I think it is entirely believable that Alito could write in 1985, as an executive branch advocate, that Roe should be overturned yet testify in 2006 that as a Supreme Court justice, he would approach abortion cases with an open mind.

The most ardent originalist scholars and judges generally have a deferential respect for Supreme Court precedent. They regard it as a monumental matter to overturn longstanding decisions, even if wrongly decided originally.

Equally significant, those with a restraint-oriented judicial philosophy are naturally predisposed against being predisposed on issues that might come before them. Engrained in them is the idea that the judiciary functions in a passive role. Before ruling on a matter, they await a real “case or controversy” between actual litigants.

It is against their philosophy even to flirt with considering how they might decide any case until it has come before them, they’ve become informed on the facts and law, and heard the arguments of the advocates.

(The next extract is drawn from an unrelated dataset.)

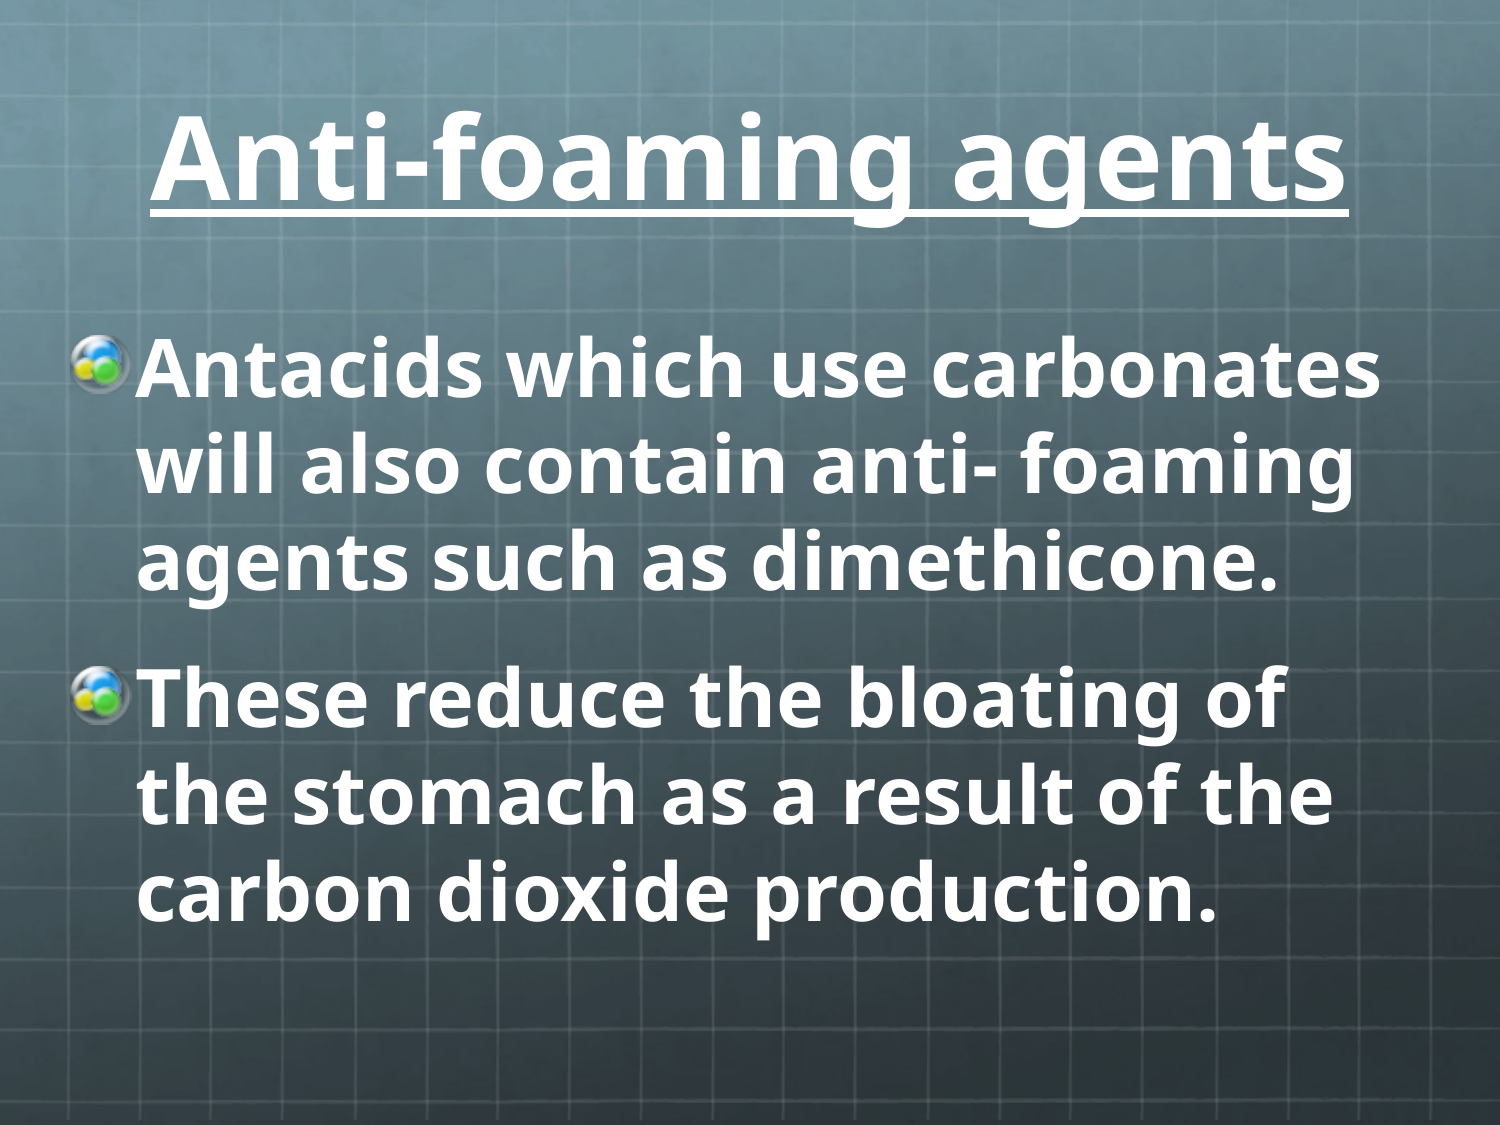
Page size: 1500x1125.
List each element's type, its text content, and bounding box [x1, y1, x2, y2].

list Antacids which use carbonates will also contain anti- foaming agents such as dimethicone. These reduce the bloating of the stomach as a result of the carbon dioxide production. [55, 308, 1428, 958]
title Anti-foaming agents [127, 17, 1372, 289]
picture [0, 0, 1500, 1125]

I have little doubt that Judge Alito is personally against abortion and, as a matter of policy, probably believes it should be illegal, perhaps with certain exceptions. I further believe that he still thinks, like most legal scholars, that Roe was wrongly decided or wrongly reasoned.

But as a strong supporter of Judge Alito, and one who would like to see Roe overturned and the legality of abortion referred back to the several states, I think there’s a good chance — but am hardly sure — that Judge Alito would vote to overturn it. I honestly don’t think he knows, either, because he has no idea how such a case might eventually come before him.

The only ones who think they know for sure how Judge Alito would rule are the scoundrels interrogating him, as they readily project onto him their own willingness to rewrite the Constitution to conform to their policy agenda. Because of the flaws in their character and principles, they are apparently blinded to the gems in his.